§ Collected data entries
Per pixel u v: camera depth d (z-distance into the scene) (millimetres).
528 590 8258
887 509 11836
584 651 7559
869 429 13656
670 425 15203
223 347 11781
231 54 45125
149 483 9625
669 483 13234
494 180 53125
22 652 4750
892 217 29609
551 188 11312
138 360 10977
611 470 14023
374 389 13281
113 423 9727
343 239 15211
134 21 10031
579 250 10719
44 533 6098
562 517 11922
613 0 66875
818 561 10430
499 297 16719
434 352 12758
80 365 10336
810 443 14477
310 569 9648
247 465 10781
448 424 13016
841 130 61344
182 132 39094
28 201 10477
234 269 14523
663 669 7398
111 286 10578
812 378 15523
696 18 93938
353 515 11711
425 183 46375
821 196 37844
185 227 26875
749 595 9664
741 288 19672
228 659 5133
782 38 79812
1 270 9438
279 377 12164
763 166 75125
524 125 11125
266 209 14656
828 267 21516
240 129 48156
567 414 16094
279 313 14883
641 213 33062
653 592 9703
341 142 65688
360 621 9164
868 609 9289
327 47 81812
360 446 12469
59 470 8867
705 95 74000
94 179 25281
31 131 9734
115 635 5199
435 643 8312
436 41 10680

§ Work instructions
From the line that has "353 515 11711" through the line that has "327 47 81812", copy every line exactly as it appears above, and leave out all others.

§ Exercise output
353 515 11711
425 183 46375
821 196 37844
185 227 26875
749 595 9664
741 288 19672
228 659 5133
782 38 79812
1 270 9438
279 377 12164
763 166 75125
524 125 11125
266 209 14656
828 267 21516
240 129 48156
567 414 16094
279 313 14883
641 213 33062
653 592 9703
341 142 65688
360 621 9164
868 609 9289
327 47 81812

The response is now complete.